DATA FOR REVIEW section start

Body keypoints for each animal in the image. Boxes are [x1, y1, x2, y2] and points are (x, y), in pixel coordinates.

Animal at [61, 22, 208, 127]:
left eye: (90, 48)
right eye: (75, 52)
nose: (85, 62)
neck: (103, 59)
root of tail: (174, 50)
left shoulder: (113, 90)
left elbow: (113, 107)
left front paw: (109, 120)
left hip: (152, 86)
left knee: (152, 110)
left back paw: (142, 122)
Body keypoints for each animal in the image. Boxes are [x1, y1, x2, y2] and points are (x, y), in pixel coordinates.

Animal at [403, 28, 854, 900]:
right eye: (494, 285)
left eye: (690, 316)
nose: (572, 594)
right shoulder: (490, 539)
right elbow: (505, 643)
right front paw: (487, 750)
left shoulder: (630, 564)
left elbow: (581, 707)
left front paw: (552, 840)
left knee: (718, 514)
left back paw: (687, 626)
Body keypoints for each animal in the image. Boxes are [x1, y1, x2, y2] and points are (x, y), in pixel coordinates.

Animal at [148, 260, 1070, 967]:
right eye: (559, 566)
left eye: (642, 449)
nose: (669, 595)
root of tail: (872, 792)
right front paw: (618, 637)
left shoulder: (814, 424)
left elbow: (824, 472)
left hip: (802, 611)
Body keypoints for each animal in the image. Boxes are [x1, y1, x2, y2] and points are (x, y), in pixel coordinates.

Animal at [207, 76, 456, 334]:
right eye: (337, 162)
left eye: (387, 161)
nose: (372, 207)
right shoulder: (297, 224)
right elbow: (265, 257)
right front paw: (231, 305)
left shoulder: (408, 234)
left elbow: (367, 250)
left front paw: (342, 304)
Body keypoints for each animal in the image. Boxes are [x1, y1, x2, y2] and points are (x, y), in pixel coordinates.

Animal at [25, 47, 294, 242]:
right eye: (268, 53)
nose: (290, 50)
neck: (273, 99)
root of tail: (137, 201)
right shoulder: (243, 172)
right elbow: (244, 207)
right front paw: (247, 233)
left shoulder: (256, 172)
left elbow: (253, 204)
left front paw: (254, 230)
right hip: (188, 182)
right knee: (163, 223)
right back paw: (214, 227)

DATA FOR REVIEW section end
DATA FOR REVIEW section start

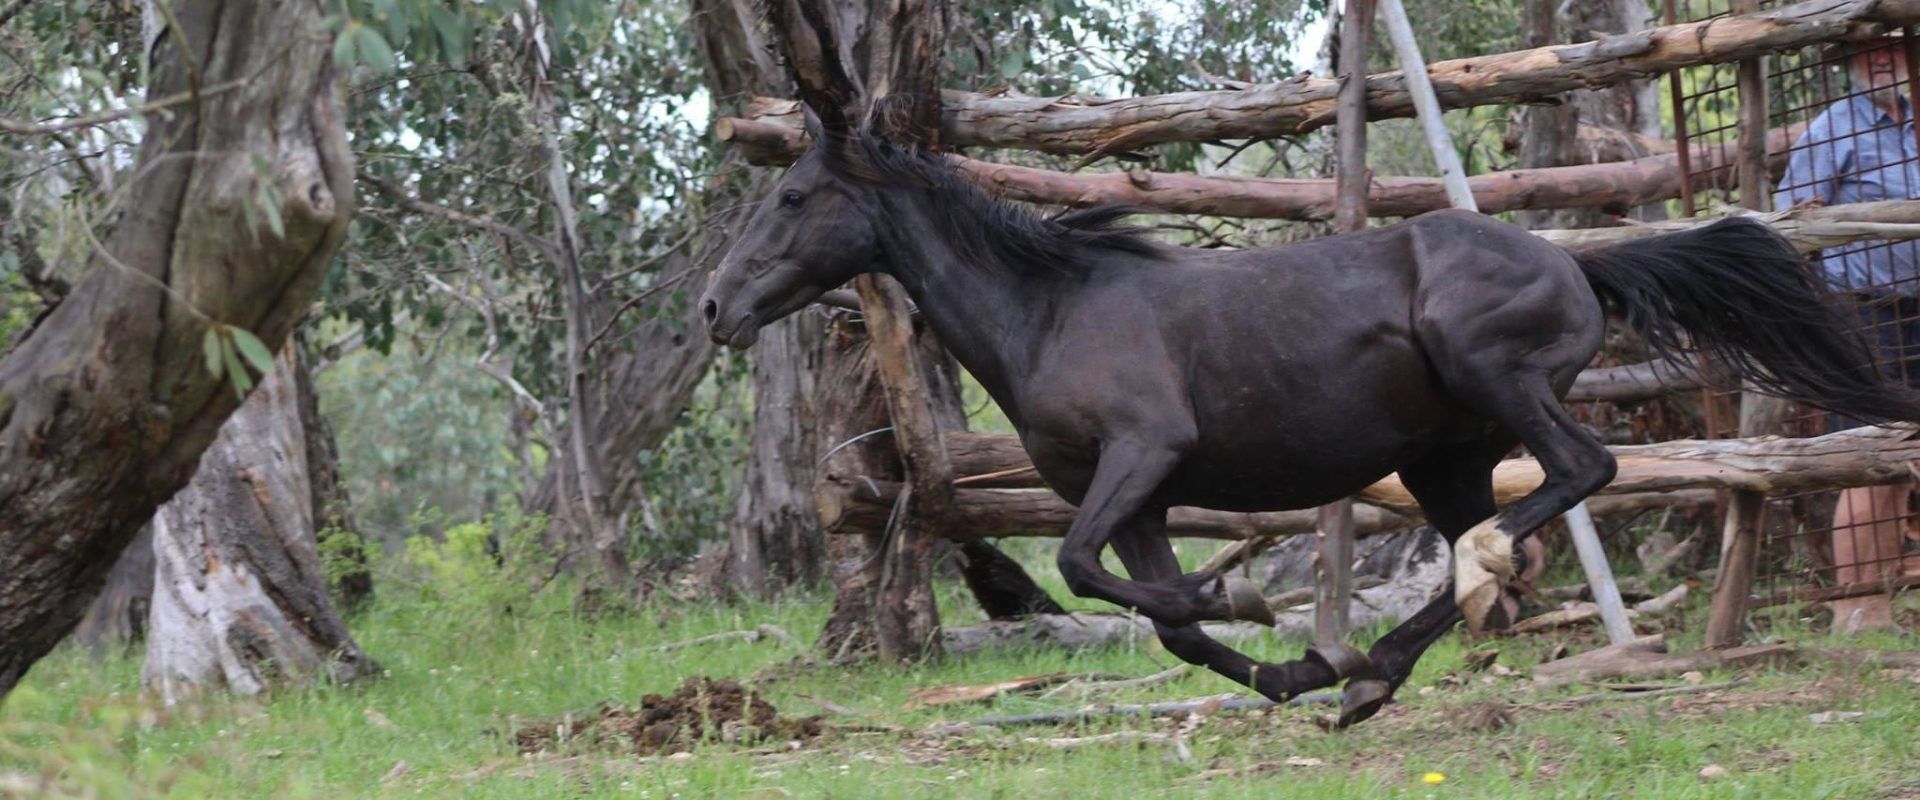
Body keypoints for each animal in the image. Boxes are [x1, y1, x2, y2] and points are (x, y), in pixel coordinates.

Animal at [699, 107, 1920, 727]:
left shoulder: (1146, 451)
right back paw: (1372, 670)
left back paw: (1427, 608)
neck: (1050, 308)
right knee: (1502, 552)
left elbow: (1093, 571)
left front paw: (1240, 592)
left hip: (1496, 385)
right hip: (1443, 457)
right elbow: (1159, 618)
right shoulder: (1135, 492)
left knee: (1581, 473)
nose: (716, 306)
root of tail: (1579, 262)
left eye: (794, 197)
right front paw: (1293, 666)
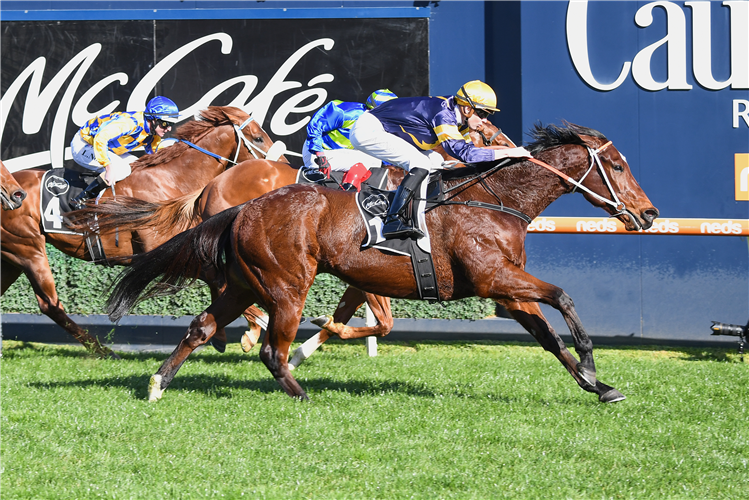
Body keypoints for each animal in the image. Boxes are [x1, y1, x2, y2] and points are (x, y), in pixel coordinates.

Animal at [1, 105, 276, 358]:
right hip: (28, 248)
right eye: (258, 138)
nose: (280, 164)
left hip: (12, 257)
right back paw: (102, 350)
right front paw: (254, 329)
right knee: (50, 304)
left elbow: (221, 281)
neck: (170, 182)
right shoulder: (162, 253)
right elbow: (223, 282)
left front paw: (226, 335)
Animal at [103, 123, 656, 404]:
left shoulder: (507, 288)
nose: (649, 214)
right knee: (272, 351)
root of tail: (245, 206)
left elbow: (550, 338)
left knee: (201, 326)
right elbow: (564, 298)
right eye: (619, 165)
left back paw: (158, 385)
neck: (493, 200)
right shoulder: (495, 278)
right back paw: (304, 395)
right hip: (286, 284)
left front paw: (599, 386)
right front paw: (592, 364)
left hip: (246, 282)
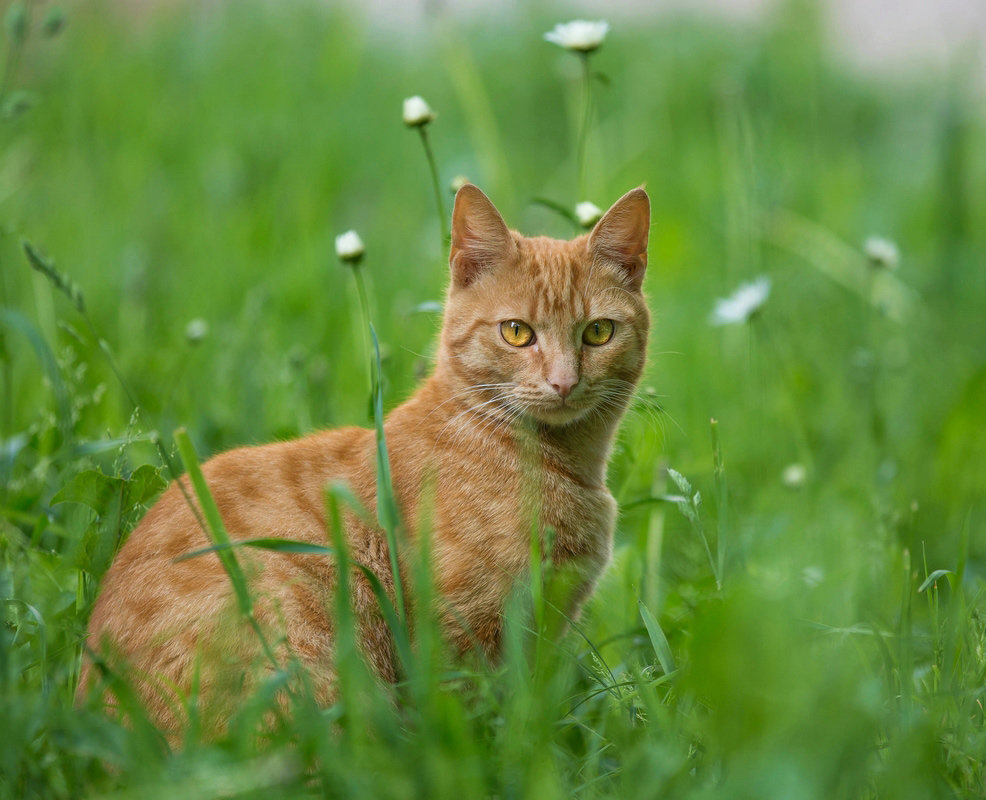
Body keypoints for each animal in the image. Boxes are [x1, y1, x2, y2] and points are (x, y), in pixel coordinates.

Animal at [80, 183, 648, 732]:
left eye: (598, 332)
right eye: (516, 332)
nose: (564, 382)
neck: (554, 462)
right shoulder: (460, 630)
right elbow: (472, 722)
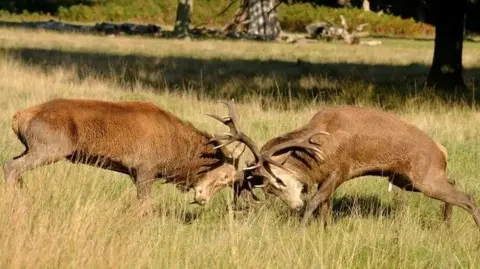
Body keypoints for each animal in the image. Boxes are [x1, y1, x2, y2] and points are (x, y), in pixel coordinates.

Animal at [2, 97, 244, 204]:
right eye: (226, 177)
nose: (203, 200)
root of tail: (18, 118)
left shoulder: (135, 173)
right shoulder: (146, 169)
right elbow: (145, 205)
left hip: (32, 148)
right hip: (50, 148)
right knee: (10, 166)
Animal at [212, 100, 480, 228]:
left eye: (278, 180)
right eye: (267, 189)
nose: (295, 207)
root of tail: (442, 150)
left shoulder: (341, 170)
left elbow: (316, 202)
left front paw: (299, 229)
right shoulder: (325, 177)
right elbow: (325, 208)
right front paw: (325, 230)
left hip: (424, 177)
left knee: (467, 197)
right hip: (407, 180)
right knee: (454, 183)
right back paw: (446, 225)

DATA FOR REVIEW section end

PROBLEM REQUIREMENTS: In the data above, how many lines carry the string "tail"? Only the number should be given.

REPLY TO THE EXERCISE: 7